Perhaps there have been attacks which were quietly prevented, in which case good for MI5. But I'm unwilling to take that on faith, and without some evidence I can only assume that we're not really at that much risk, and that these threat ratings are more an exercise in politics than prudence.
Today's highlight is a standard "Your loan request approved" email, of which I (like everyone else, I think) get quite a few. This one, though, is special. It wasn't sent by a bank, or an individual. No, the from address told me it was from "lesbians."
Apparently, lesbians in general want to loan me $331,000.
Sunday, January 07, 2007
Good luck with that.
I can't see how it will work, though.
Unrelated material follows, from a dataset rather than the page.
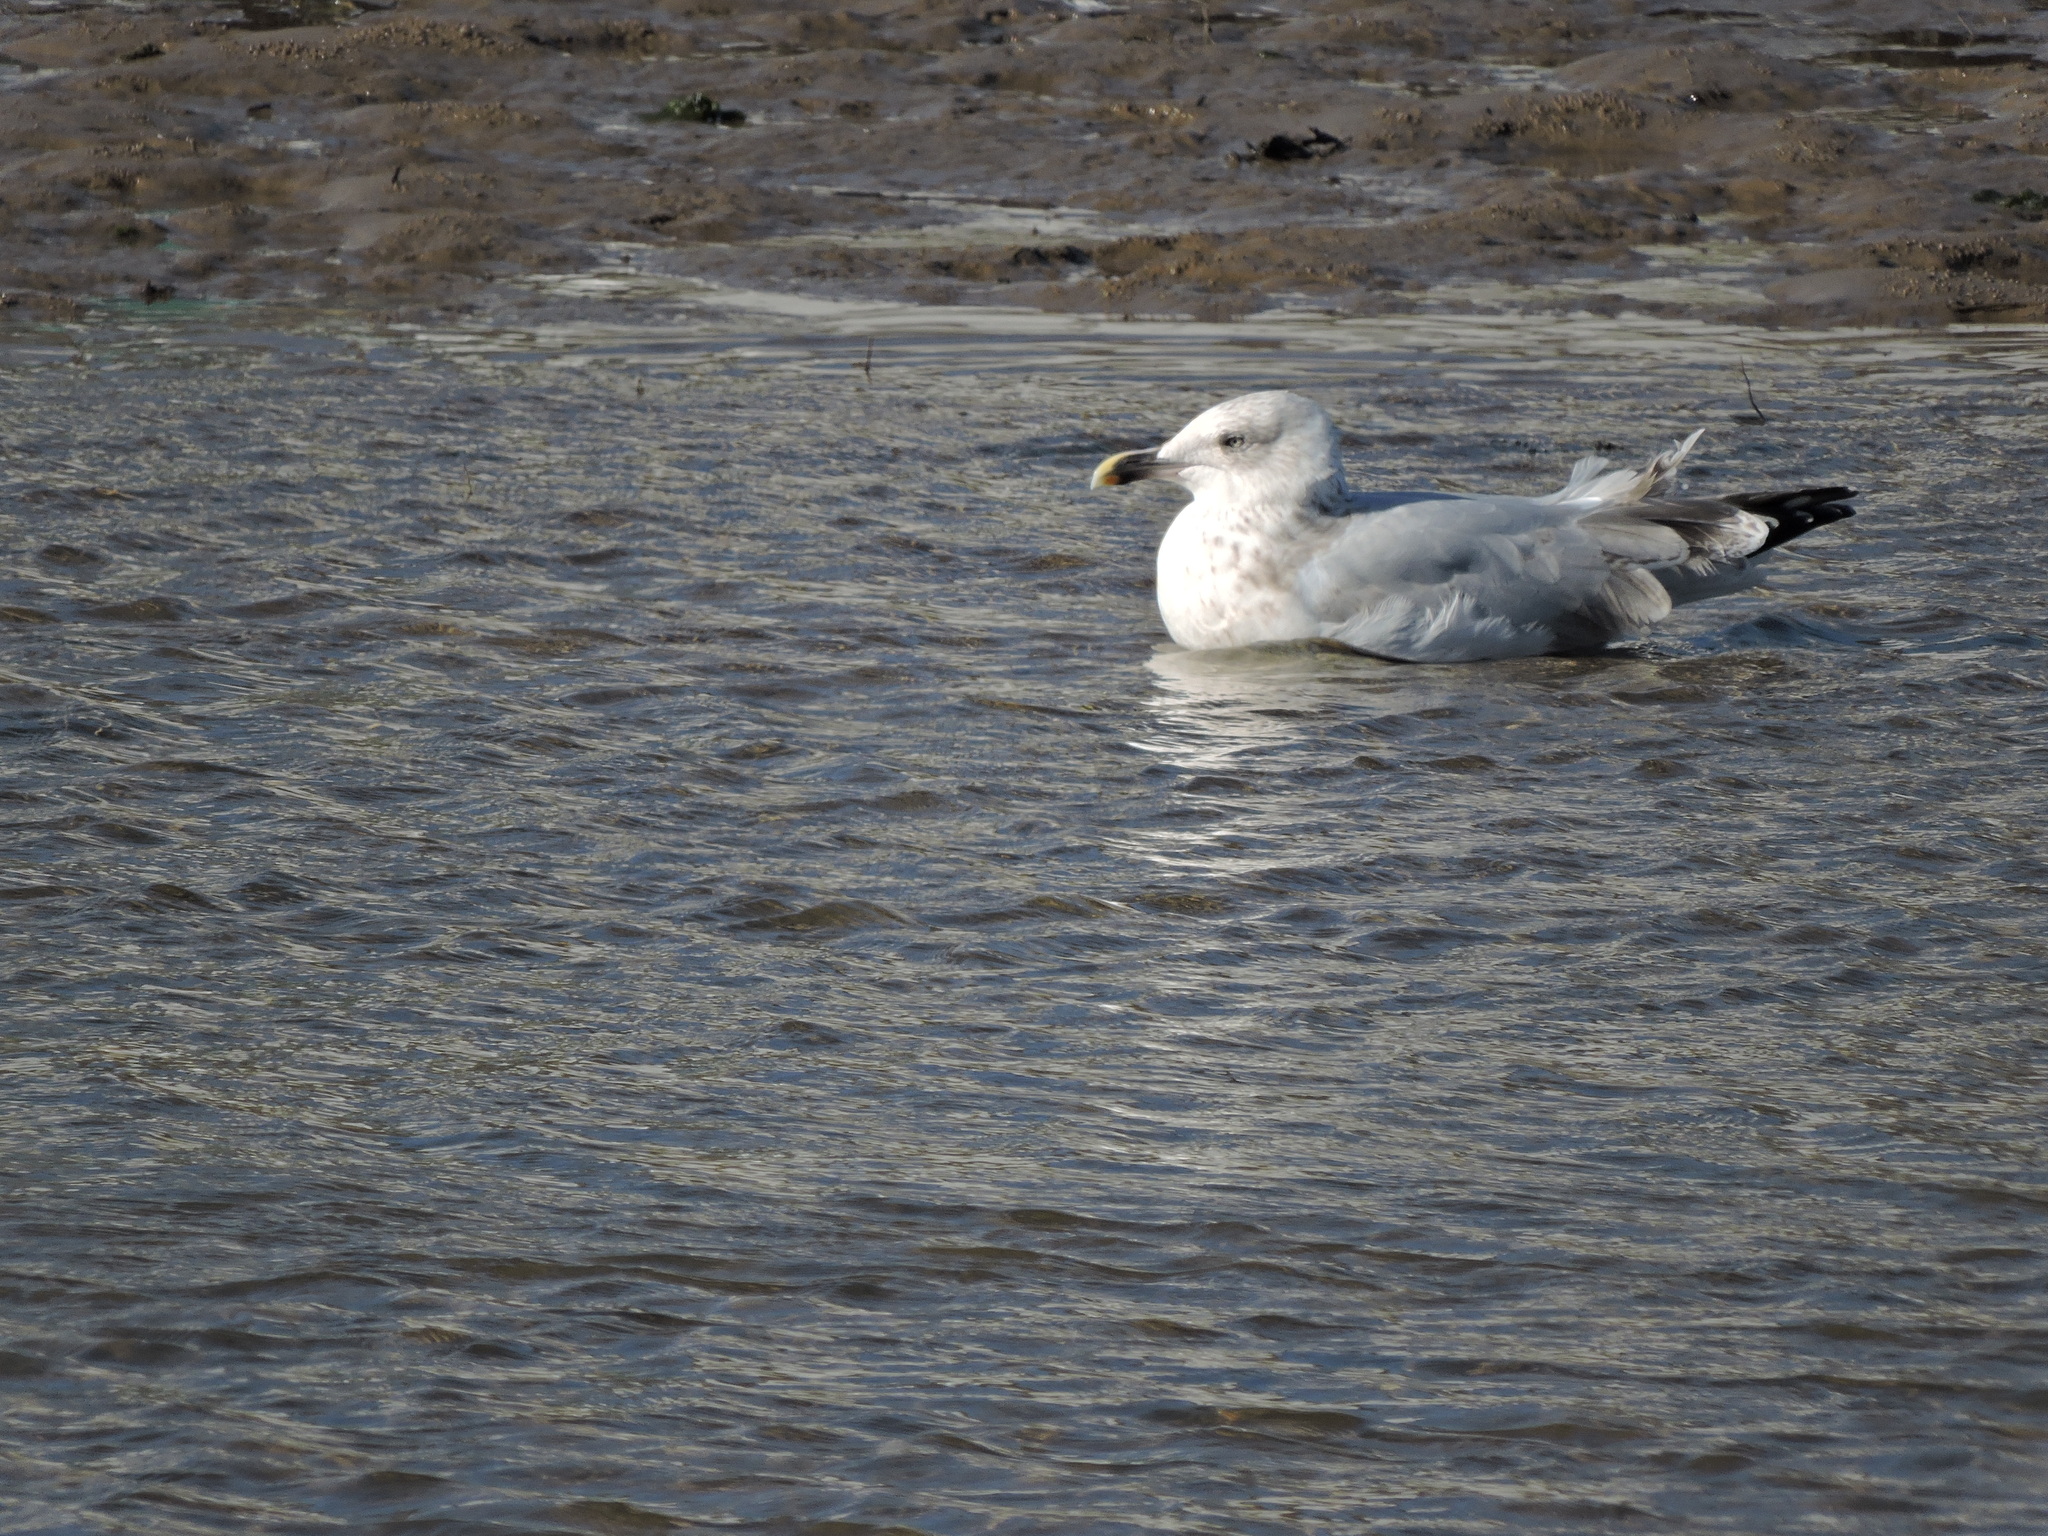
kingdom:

The best result I can see is that the militants put away their guns for a bit, and pull them out again when the army is needed elsewhere and Baghdad has been relatively quiet for a bit. I may be wrong though, and I hope things do get better. Maybe this is a good idea.
Still, whatever the case, didn't we just conquer this place a few years ago? Why does it need another military attack so soon? Grr, the incompetence of it all... this shouldn't be needed. And I don't see how we're going to avoid having the same problems all over again after this assault.
So Israel threatens Iran with nukes, and that's alright?
Deterrence is about the only good argument I know of for having nuclear weapons; to me, this does no more than provide Iran with a good and sufficient reason to get their own, so that they don't have to suffer under this threat. Obviously, the same applies to Israel, but advocating a nuclear first strike on an enemy is not something that endears a country to me.
Lets hope this isn't a serious op plan just yet. I can't see things going well in the Middle East if Israel nukes someone.
Tuesday, January 02, 2007
If they don't want this kind of a public mess, wouldn't they be better off, say, investigating why it was such a botched job in the first place? When the executioners are wearing street jackets rather than uniforms, when they taunt the condemned, and when they chant the name of a militia leader - surely that's the problem, rather than the fact that someone filmed it.
If there's one thing that I am coming to hate about politics, it's the way that the politicians seem to have an endless capacity to excuse actions, but not those that bring these actions to our attention. Obviously, this film will inflame the violence in Iraq. But wouldn't it have been much less controversial if those filmed had acted like professionals doing a job rather than thugs killing a rival?
They killed him in the middle of a prayer. Way to make him a martyr, guys. Thanks for that.